The Ambassador in China ( Gauss ) to the Secretary of State
[Received February 1.]
Sir: Referring to the Embassy’s despatch no. 1927 of December 18, 1943,22 in regard to the pay and allowances of the Chinese Army, I have the honor to enclose a copy of a letter dated January 8, 1944,22 from Mr. George Grim, radio news specialist sent by the Department for service with the Ministry of Information, in regard to the training and supply systems and the hospitalization of the Chinese armed forces. Mr. Grim’s observations are based on information obtained by him during a recent trip to the Tungting Lake area in Hunan as a member of the official party of foreign correspondents and military observers.

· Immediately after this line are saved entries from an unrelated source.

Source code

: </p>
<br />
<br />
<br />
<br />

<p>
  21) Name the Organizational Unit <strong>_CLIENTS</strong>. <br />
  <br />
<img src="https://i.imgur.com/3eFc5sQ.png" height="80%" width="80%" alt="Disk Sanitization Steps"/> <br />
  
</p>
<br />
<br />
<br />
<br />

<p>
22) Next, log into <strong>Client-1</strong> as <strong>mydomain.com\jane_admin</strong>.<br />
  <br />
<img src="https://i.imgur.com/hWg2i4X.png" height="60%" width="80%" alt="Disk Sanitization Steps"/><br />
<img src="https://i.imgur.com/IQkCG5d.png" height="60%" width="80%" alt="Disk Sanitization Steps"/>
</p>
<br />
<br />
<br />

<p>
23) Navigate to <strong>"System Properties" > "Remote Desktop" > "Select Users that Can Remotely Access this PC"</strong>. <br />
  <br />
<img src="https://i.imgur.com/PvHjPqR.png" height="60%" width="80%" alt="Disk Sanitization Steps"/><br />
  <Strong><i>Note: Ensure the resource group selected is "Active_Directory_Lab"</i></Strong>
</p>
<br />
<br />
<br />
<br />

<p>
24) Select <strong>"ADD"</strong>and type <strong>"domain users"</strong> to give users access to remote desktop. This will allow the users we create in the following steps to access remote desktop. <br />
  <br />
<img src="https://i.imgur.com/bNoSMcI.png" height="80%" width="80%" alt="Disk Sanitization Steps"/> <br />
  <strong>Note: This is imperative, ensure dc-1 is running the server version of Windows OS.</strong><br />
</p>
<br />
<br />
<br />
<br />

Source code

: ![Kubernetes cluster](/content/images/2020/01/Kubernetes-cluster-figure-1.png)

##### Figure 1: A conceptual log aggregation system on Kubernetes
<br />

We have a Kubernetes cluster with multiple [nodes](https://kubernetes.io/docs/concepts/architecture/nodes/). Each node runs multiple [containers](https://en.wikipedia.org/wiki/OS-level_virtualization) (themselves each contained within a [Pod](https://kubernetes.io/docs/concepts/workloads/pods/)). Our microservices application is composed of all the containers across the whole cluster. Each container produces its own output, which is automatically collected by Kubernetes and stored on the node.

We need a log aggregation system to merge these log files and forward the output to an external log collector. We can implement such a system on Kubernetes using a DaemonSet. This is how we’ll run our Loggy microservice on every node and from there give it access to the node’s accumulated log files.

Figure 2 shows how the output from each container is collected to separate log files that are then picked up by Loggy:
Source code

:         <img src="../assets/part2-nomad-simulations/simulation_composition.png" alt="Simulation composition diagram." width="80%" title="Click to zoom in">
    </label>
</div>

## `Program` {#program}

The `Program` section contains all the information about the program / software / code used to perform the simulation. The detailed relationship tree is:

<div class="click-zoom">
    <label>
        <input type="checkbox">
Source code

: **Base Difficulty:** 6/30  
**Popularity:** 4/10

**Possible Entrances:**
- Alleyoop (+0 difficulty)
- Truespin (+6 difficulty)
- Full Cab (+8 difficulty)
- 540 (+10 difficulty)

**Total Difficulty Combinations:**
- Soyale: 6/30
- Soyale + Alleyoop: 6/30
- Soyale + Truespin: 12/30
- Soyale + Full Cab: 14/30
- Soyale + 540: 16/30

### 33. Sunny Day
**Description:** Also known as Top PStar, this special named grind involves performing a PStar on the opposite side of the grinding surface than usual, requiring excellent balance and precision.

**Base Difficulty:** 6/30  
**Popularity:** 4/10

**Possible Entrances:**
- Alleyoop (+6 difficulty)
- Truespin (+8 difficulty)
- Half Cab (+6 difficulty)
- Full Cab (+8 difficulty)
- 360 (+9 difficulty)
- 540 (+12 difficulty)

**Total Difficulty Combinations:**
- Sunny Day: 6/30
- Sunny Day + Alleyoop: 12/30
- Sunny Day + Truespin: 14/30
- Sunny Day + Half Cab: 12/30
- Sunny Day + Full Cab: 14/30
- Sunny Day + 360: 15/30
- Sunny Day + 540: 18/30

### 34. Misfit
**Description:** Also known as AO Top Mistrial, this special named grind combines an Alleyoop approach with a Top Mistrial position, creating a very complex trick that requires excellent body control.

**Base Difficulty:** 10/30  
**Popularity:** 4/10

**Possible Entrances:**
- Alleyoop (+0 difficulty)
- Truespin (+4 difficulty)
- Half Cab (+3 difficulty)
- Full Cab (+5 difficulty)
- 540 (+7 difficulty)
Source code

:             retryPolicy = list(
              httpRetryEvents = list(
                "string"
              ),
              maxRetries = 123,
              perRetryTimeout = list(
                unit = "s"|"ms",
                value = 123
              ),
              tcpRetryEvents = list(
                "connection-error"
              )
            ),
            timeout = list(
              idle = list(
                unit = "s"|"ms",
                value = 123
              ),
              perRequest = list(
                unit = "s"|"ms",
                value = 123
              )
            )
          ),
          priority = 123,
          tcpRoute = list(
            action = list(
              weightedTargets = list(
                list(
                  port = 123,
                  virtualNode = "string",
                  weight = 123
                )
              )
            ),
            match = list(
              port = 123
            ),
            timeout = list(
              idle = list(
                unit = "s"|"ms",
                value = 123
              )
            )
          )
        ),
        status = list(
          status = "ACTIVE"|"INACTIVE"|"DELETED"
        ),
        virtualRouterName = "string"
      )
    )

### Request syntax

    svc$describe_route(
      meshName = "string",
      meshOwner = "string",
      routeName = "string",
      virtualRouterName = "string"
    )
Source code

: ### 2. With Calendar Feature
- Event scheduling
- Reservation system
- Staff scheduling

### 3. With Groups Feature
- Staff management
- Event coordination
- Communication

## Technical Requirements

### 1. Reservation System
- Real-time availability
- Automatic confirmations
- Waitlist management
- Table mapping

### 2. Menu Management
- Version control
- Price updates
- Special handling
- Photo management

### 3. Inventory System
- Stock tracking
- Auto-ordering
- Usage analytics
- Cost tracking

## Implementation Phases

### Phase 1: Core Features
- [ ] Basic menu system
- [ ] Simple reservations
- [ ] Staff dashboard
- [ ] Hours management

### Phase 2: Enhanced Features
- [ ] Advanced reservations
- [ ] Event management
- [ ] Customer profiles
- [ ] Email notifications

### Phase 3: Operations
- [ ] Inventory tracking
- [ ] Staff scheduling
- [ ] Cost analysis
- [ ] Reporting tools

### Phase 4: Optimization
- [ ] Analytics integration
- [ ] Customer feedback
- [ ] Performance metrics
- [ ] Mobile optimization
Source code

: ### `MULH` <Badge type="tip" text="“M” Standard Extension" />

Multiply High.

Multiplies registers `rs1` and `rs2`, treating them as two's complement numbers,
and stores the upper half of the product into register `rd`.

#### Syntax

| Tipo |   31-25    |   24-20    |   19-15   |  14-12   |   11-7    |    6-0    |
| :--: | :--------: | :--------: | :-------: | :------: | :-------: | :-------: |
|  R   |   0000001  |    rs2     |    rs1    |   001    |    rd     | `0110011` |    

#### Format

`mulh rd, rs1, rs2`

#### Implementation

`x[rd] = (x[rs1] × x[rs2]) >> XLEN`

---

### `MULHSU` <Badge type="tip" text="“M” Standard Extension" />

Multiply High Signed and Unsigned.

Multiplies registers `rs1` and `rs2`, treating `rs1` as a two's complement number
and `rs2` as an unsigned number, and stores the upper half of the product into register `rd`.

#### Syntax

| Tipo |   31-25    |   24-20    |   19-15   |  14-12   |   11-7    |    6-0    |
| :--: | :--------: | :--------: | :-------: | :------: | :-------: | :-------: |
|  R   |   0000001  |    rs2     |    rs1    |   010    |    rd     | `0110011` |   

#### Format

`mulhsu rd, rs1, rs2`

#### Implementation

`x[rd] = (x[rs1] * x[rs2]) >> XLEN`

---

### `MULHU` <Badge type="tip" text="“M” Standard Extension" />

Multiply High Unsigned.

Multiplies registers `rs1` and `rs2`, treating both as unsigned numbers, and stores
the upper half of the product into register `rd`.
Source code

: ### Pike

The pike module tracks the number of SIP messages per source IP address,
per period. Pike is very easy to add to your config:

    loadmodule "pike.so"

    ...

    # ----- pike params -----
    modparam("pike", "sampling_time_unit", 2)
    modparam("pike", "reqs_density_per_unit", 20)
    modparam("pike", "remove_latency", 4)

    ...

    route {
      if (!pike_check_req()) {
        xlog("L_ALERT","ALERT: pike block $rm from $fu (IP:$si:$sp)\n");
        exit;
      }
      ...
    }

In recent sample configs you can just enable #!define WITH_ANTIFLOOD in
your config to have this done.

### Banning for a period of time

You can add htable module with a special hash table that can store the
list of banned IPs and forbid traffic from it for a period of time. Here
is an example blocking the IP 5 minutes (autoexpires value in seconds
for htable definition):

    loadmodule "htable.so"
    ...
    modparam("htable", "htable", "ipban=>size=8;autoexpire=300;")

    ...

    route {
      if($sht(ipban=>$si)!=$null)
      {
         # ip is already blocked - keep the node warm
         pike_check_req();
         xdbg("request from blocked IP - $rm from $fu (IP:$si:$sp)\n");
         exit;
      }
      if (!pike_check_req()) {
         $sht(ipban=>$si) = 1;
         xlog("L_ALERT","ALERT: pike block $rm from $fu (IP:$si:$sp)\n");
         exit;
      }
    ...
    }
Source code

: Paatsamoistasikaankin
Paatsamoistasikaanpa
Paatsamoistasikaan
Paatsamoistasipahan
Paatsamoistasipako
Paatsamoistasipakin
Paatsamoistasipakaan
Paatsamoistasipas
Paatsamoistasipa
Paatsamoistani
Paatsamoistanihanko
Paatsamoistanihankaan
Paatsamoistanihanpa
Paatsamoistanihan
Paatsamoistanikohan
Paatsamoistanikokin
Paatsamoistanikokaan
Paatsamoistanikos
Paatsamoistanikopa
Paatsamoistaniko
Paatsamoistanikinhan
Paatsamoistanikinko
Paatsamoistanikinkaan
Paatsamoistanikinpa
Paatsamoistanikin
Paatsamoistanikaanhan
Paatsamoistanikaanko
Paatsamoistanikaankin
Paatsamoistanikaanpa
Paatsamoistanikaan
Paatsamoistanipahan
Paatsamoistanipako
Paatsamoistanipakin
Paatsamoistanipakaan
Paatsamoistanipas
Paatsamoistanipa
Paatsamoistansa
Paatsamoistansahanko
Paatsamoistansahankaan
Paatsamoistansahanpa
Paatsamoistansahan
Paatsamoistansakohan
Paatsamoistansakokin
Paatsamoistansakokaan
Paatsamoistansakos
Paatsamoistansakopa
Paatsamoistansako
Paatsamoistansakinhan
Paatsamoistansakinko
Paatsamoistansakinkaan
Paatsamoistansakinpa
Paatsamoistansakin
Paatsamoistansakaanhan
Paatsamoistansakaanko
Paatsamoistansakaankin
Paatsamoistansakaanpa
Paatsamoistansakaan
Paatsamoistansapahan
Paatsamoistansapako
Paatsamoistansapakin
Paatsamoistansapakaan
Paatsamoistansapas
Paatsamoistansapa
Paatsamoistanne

Summary. Chinese may escape induction into the army by the payment of CN$100 and rice contributions at regular intervals. District magistrates must fill an annual fixed quota and “throwing a rope around the neck of an unwilling coolie seen walking down a street” is a frequent occurrence. Draftees, from 18 to 45 years of age, receive [Page 6] three weeks’ basic training which includes political indoctrination of questionable quality, following which they may be sent into actual combat service or used as required for replacements in battle-trained units. Weapons and ammunition are insufficient, and poor communications and difficulty of obtaining replenishment supplies frequently result in Chinese units running short of ammunition during battle. An important factor causing poor morale among Chinese troops is the knowledge that they will not be likely to be treated for wounds they may receive. Many of the wounded at Changteh are said to have waited from eighteen to thirty days before being treated for wounds suffered during the Changteh fighting.